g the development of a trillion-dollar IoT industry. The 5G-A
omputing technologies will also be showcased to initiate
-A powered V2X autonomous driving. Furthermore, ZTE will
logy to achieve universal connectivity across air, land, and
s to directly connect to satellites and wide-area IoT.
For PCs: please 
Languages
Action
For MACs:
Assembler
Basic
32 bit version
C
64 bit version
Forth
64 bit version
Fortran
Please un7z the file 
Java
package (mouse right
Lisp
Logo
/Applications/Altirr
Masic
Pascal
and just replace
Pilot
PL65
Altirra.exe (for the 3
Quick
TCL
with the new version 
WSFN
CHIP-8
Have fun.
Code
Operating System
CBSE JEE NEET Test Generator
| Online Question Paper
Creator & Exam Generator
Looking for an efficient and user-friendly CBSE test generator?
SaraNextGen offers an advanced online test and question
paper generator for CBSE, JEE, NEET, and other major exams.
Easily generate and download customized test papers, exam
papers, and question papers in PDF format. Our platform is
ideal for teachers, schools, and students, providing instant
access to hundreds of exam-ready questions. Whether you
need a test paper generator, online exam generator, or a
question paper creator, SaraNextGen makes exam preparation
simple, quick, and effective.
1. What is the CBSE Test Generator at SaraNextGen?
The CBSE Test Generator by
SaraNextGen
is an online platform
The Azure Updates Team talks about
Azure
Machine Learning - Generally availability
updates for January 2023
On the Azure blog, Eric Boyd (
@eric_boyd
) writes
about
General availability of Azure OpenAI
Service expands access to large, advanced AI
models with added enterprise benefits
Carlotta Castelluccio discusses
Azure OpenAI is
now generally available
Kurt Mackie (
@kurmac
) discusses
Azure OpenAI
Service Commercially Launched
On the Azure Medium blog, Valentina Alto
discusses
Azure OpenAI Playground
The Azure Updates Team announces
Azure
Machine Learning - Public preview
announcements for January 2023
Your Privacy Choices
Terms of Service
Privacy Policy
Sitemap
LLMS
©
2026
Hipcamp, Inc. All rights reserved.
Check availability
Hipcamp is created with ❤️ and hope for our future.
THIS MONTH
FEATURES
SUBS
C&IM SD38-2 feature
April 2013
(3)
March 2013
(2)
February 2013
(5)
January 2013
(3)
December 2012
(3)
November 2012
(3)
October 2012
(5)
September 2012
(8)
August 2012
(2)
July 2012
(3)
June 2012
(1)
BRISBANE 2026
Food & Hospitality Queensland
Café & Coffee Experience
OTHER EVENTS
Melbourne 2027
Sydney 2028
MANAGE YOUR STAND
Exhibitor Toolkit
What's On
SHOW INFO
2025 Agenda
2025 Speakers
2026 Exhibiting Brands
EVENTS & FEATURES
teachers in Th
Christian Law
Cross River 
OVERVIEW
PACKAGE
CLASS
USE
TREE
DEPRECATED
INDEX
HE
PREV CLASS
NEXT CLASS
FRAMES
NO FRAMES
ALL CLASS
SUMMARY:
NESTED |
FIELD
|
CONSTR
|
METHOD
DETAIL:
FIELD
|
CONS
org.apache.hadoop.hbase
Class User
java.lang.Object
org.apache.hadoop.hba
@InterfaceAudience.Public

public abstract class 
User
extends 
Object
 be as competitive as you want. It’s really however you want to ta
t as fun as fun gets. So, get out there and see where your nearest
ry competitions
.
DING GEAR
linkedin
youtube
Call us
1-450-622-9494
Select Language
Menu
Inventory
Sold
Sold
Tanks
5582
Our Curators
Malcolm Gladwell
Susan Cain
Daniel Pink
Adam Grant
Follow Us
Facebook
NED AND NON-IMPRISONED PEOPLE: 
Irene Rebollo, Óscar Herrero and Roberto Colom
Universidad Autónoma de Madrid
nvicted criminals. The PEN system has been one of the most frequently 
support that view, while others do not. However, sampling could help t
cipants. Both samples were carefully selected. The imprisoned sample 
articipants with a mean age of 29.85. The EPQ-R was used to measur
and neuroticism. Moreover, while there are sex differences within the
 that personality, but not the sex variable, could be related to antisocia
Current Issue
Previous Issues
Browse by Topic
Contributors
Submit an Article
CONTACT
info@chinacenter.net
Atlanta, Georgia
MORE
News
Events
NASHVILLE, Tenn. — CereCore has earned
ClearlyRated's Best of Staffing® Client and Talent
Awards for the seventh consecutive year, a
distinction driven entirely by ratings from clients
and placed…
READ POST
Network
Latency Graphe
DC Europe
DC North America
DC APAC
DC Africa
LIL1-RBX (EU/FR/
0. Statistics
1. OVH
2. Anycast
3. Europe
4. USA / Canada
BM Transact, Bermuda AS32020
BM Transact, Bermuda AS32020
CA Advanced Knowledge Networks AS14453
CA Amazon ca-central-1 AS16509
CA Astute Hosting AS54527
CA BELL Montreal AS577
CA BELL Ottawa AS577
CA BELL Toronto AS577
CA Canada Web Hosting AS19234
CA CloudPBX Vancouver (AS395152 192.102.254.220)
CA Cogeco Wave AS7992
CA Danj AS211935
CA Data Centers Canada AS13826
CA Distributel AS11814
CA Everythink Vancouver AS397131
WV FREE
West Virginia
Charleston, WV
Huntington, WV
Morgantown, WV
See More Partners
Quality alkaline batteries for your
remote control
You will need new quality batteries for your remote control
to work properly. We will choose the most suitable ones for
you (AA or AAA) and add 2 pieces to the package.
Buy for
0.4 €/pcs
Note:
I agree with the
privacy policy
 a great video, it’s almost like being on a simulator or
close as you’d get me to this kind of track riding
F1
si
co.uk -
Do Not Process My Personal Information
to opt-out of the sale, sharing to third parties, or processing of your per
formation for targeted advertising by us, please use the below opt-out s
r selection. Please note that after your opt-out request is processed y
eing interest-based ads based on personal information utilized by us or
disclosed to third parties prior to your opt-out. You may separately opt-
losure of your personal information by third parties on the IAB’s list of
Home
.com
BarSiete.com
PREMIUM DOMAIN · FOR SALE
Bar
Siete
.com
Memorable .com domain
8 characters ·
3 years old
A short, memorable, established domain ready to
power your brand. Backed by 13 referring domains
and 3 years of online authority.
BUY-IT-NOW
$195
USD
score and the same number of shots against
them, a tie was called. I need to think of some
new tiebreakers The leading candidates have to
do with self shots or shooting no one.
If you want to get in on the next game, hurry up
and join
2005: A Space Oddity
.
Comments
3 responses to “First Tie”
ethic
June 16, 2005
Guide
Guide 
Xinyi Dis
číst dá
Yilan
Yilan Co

┄┄┄┄┄┄┄┄┄┄

> [Problem statement]: List, copied in full, every line in the items above that contains the string "while".

> [The completed task]:
support that view, while others do not. However, sampling could help t
and neuroticism. Moreover, while there are sex differences within the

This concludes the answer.